▶ [TEXT EXTRACT]:
++++
A null route for the ‘request after finish’ callback.

Parameters:
  • queue (nyawc.Queue) – The current crawling queue.
  • queue_item (nyawc.QueueItem) – The queue item that was finished.
  • list (new_queue_items) – The new queue items that were found in the one that finished.
Returns:

A crawler action (either DO_STOP_CRAWLING or DO_CONTINUE_CRAWLING).

Return type:

str

_OptionsCallbacks__null_route_request_before_start(queue, queue_item)[source]

A null route for the ‘request before start’ callback.

Parameters:
Returns:

A crawler action (either DO_SKIP_TO_NEXT, DO_STOP_CRAWLING or DO_CONTINUE_CRAWLING).

Return type:

str

_OptionsCallbacks__null_route_request_in_thread_after_finish(queue_item)[source]

A null route for the ‘request in thread after finish’ callback.

Parameters:queue_item (nyawc.QueueItem) – The queue item that was finished.

Note

This method gets called in the crawling thread and is therefore not thread safe.

_OptionsCallbacks__null_route_request_in_thread_before_start(queue_item)[source]

A null route for the ‘request in thread before start’ callback.

Parameters:queue_item (nyawc.QueueItem) – The queue item that was finished.

Note

This method gets called in the crawling thread and is therefore not thread safe.

_OptionsCallbacks__null_route_request_on_error(queue_item, message)[source]

A null route for the ‘request on error’ callback.

Parameters:
  • queue_item (nyawc.QueueItem) – The queue item that was finished.
  • str (message) – The error message.
__init__()[source]

Constructs an OptionsCallbacks instance.

class nyawc.Options.OptionsIdentity[source]

Bases: object

The OptionsIdentity class contains the identity/footprint options.

auth[source]

obj – The (requests module) authentication class to use when making a request. For more information check http://docs.python-requests.org/en/master/user/authentication/.

cookies[source]

obj – The (requests module) cookie jar to use when making a request. For more information check http://docs.python-requests.org/en/master/user/quickstart/#cookies.

headers[source]

obj – The headers {key: value} to use when making a request.

proxies[source]

obj – The proxies {key: value} to use when making a request. For more information check http://docs.python-requests.org/en/master/user/advanced/#proxies.

__init__()[source]

Constructs an OptionsIdentity instance.

class nyawc.Options.OptionsMisc[source]

Bases: object

The OptionsMisc class contains all kind of misc options.

debug[source]

bool – If debug is enabled extra information will be logged to the console. Default is False.

__init__()[source]

Constructs an OptionsMisc instance.

class nyawc.Options.OptionsPerformance[source]

Bases: object

The OptionsPerformance class contains the performance options.

max_threads[source]

obj – the maximum amount of simultaneous threads to use for crawling.

__init__()[source]

Constructs an OptionsPerformance instance.

class nyawc.Options.OptionsScope[source]

Bases: object

The OptionsScope class contains the scope options.

protocol_must_match[source]

bool – only crawl pages with the same protocol as the startpoint (e.g. only https).

subdomain_must_match[source]

bool – only crawl pages with the same subdomain as the startpoint, if the startpoint is not a subdomain, no subdomains will be crawled.
++++
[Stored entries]

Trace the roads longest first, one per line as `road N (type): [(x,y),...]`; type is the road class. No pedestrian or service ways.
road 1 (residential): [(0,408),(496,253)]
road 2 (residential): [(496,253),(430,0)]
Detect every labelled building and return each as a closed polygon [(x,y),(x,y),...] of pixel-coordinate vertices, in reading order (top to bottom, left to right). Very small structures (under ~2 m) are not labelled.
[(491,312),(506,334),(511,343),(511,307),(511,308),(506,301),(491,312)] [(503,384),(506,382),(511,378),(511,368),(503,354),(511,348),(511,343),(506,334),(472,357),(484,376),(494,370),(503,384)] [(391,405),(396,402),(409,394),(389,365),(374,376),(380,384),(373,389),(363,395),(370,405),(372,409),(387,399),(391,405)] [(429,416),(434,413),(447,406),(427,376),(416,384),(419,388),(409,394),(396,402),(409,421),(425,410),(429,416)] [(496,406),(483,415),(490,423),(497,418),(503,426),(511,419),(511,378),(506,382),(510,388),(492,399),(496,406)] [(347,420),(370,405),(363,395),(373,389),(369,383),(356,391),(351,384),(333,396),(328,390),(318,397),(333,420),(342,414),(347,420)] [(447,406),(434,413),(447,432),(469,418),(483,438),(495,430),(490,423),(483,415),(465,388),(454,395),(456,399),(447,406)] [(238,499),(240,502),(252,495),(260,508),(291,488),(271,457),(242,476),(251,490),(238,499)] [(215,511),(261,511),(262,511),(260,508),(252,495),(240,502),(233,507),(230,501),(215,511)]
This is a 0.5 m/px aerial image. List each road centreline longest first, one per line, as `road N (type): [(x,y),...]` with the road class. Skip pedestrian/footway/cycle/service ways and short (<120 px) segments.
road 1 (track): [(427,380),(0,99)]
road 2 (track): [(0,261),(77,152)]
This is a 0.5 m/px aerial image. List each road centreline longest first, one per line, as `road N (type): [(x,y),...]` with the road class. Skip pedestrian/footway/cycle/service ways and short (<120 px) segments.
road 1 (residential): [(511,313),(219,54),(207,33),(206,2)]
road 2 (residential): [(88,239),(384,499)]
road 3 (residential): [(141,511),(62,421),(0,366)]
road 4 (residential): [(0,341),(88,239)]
++++
▶ [TASK BRIEF]:
Edit the part of the nyawc options documentation that opens with "class nyawc.Options.OptionsPerformance[source]" and closes with "an OptionsPerformance instance.", putting "concurrent" in place of "simultaneous". These records were taken from a different source.

▶ [SOLUTION FOR THIS TASK]:
class nyawc.Options.OptionsPerformance[source]

Bases: object

The OptionsPerformance class contains the performance options.

max_threads[source]

obj – the maximum amount of concurrent threads to use for crawling.

__init__()[source]

Constructs an OptionsPerformance instance.